Budgetary restrictions across the EU are threatening the sustainability of the European social welfare model as a whole, and make it even more important to achieve cost-effectiveness in the use of resources in health systems and its deliverables. In fact, the sizeable share of public money that is devoted to health and the ever-increasing cost pressures and demands to cut public expenditure, put health systems at the heart of many policy debates. In particular, challenges are multiple because of the medical, social and economic impacts of chronic disabling conditions. Together, these emphasize the need for an ambitious patient-empowering research policy and a cross-cutting, multidisciplinary approach to brain disorders.
Covering a range of mental and neurological disorders, the EBC Value of Treatment study examined health gains and socio-economic impacts resulting from best health interventions (pharmacological and psychosocial) in comparison with current care, or – in some cases – comparison with no treatment at all. Care pathways were mapped for each specific disorder along the whole care process from prevention, prodromal, early diagnosis to disease management in order to identify the major unmet needs and causes for treatment gaps (both those needing research and better evidence to inform treatment decisions and those needing better organization of services).
The following research questions were addressed to examine the best options for optimizing research and care for brain disorders:
■ What is the scale of current unmet needs in health care in Europe? What is the size of so-called “treatment gaps”, not only within the provision of medicines and medical devices, but also within health care systems and services? Considering obstacles such as misdiagnosis, delayed treatment, inadequate treatment, limited access to care due to country healthcare infrastructure or unaffordable access to care and pricing including therapies, reimbursement and social safety net cutbacks5… and non-adherence. What are the socio-economic benefits of targeting these gaps (e.g. avoidable costs…)? What have we learned from the “Patient Journey” or the patient care pathway analysis? What about the potential benefits of seamless, coordinated care combining effective team care and patient-centred care planning?

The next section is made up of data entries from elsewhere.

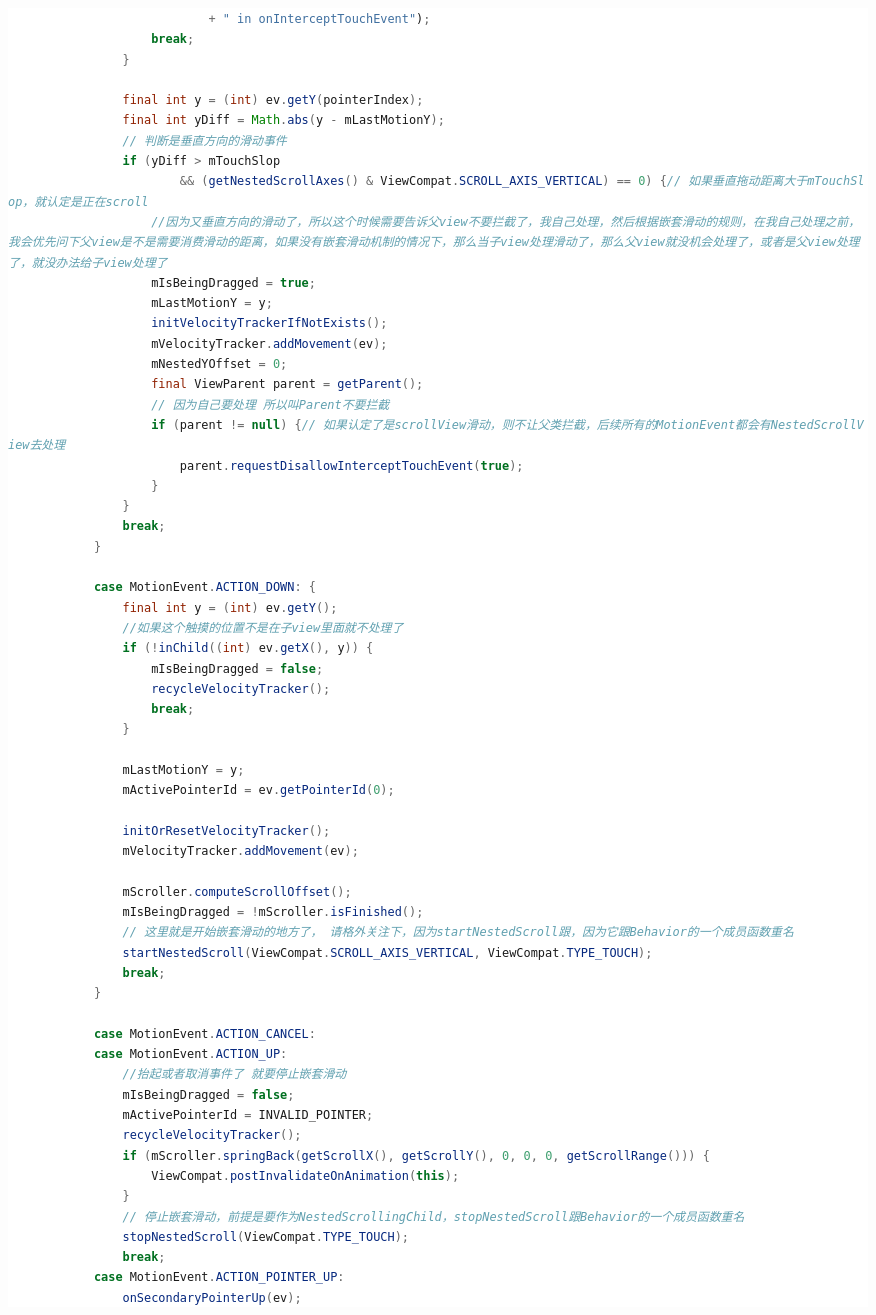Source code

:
 ```java
                            + " in onInterceptTouchEvent");
                    break;
                }

                final int y = (int) ev.getY(pointerIndex);
                final int yDiff = Math.abs(y - mLastMotionY);
                // 判断是垂直方向的滑动事件
                if (yDiff > mTouchSlop
                        && (getNestedScrollAxes() & ViewCompat.SCROLL_AXIS_VERTICAL) == 0) {// 如果垂直拖动距离大于mTouchSlop，就认定是正在scroll
                    //因为又垂直方向的滑动了，所以这个时候需要告诉父view不要拦截了，我自己处理，然后根据嵌套滑动的规则，在我自己处理之前，我会优先问下父view是不是需要消费滑动的距离，如果没有嵌套滑动机制的情况下，那么当子view处理滑动了，那么父view就没机会处理了，或者是父view处理了，就没办法给子view处理了
                    mIsBeingDragged = true;
                    mLastMotionY = y;
                    initVelocityTrackerIfNotExists();
                    mVelocityTracker.addMovement(ev);
                    mNestedYOffset = 0;
                    final ViewParent parent = getParent();
                    // 因为自己要处理 所以叫Parent不要拦截
                    if (parent != null) {// 如果认定了是scrollView滑动，则不让父类拦截，后续所有的MotionEvent都会有NestedScrollView去处理
                        parent.requestDisallowInterceptTouchEvent(true);
                    }
                }
                break;
            }

            case MotionEvent.ACTION_DOWN: {
                final int y = (int) ev.getY();
                //如果这个触摸的位置不是在子view里面就不处理了
                if (!inChild((int) ev.getX(), y)) {
                    mIsBeingDragged = false;
                    recycleVelocityTracker();
                    break;
                }

                mLastMotionY = y;
                mActivePointerId = ev.getPointerId(0);

                initOrResetVelocityTracker();
                mVelocityTracker.addMovement(ev);

                mScroller.computeScrollOffset();
                mIsBeingDragged = !mScroller.isFinished();
                // 这里就是开始嵌套滑动的地方了， 请格外关注下，因为startNestedScroll跟，因为它跟Behavior的一个成员函数重名
                startNestedScroll(ViewCompat.SCROLL_AXIS_VERTICAL, ViewCompat.TYPE_TOUCH);
                break;
            }

            case MotionEvent.ACTION_CANCEL:
            case MotionEvent.ACTION_UP:
                //抬起或者取消事件了 就要停止嵌套滑动
                mIsBeingDragged = false;
                mActivePointerId = INVALID_POINTER;
                recycleVelocityTracker();
                if (mScroller.springBack(getScrollX(), getScrollY(), 0, 0, 0, getScrollRange())) {
                    ViewCompat.postInvalidateOnAnimation(this);
                }
                // 停止嵌套滑动，前提是要作为NestedScrollingChild，stopNestedScroll跟Behavior的一个成员函数重名
                stopNestedScroll(ViewCompat.TYPE_TOUCH);
                break;
            case MotionEvent.ACTION_POINTER_UP:
                onSecondaryPointerUp(ev);
```
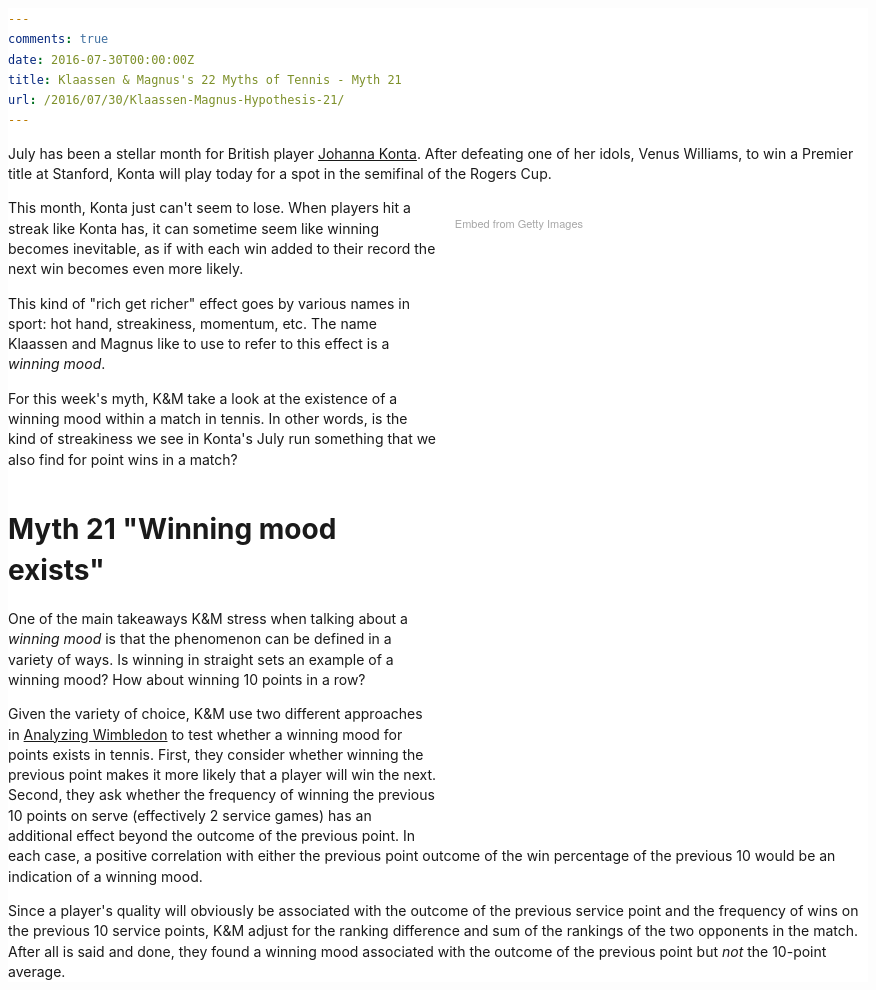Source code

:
 ```yaml
---
comments: true
date: 2016-07-30T00:00:00Z
title: Klaassen & Magnus's 22 Myths of Tennis - Myth 21
url: /2016/07/30/Klaassen-Magnus-Hypothesis-21/
---
```


July has been a stellar month for British player [Johanna Konta](http://www.wtatennis.com/news/article/5755391/title/champions-corner-konta). After defeating one of her idols, Venus Williams, to win a Premier title at Stanford, Konta will play today for a spot in the semifinal of the Rogers Cup.

<div class="getty embed image" style="background-color:#fff;display:inline-block;font-family:'Helvetica Neue',Helvetica,Arial,sans-serif;color:#a7a7a7;font-size:11px;width:100%;max-width:396px;float:right;padding:2%;"><div style="padding:0;margin:0;text-align:left;"><a href="http://www.gettyimages.com/detail/578126848" target="_blank" style="color:#a7a7a7;text-decoration:none;font-weight:normal !important;border:none;display:inline-block;">Embed from Getty Images</a></div><div style="overflow:hidden;position:relative;height:0;padding:150.000000% 0 0 0;width:100%;"><iframe src="//embed.gettyimages.com/embed/578126848?et=0rBfbsf7SIJxsl2olREBQA&viewMoreLink=off&sig=NhpqZ44M9RksdhhuwAUtT3f308OJQ6DR5x8D6183scg=&caption=true" width="396" height="594" scrolling="no" frameborder="0" style="display:inline-block;position:absolute;top:0;left:0;width:100%;height:100%;margin:0;"></iframe></div><p style="margin:0;"></p></div>

This month, Konta just can't seem to lose. When players hit a streak like Konta has, it can sometime seem like winning becomes inevitable, as if with each win added to their record the next win becomes even more likely. 

This kind of "rich get richer" effect goes by various names in sport: hot hand, streakiness, momentum, etc. The name Klaassen and Magnus like to use to refer to this effect is a _winning mood_.

For this week's myth, K&M take a look at the existence of a winning mood within a match in tennis. In other words, is the kind of streakiness we see in Konta's July run something that we also find for point wins in a match?

# Myth 21 "Winning mood exists"

One of the main takeaways K&M stress when talking about a _winning mood_ is that the phenomenon can be defined in a variety of ways. Is winning in straight sets an example of a winning mood? How about winning 10 points in a row?

Given the variety of choice, K&M use two different approaches in [Analyzing Wimbledon](https://global.oup.com/academic/product/analyzing-wimbledon-9780199355952?cc=us&lang=en&#) to test whether a winning mood for points exists in tennis. First, they consider whether winning the previous point makes it more likely that a player will win the next. Second, they ask whether the frequency of winning the previous 10 points on serve (effectively 2 service games) has an additional effect beyond the outcome of the previous point. In each case, a positive correlation with either the previous point outcome of the win percentage of the previous 10 would be an indication of a winning mood. 

Since a player's quality will obviously be associated with the outcome of the previous service point and the frequency of wins on the previous 10 service points, K&M adjust for the ranking difference and sum of the rankings of the two opponents in the match. After all is said and done, they found a winning mood associated with the outcome of the previous point but _not_ the 10-point average.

■ What is the added value of the Value of Treatment study? What are the new research developments in early intervention to improve [primary and secondary] prevention and treatment, knowing that, as of today, there is no cure?
■ How can we ensure that evidence built from robust research can have an impact on policy? What are the priorities for policy making in the current context of health systems reforms (articulating their impact investment social return) while continuing in investing in health (“health is wealth”) and legislation implementation? There is still no cure for most brain disorders; hence, it is necessary to focus on risk reduction, preclinical and early detection and diagnosis, and timely intervention. Primary and secondary prevention strategies remain essential (available diagnostic tools for neurological disorders and routine mental health screening). More research is needed to understand the causes but also the progression of brain disorders and to develop new treatments that do not only symptomatically improve the condition but may modify, i.e. slow down, or even stop their course.
Early detection and intervention with the necessary psychosocial support is also crucial to reduce stigmatization and fear of disclosure.
The solutions proposed by VoT experts are clearly identified. Results from the case studies provide important new insights into recent progress in the areas of pharmacology and biopsychosocial approach, as well as in relation to healthcare services delivery, continuous care and care networks.
The case studies results highlight the need for implementation of evidence-based guidelines that emphasize cost-effective, coordinated healthcare interventions in order to develop better prevention and timely treatment— “Brain: time matters”.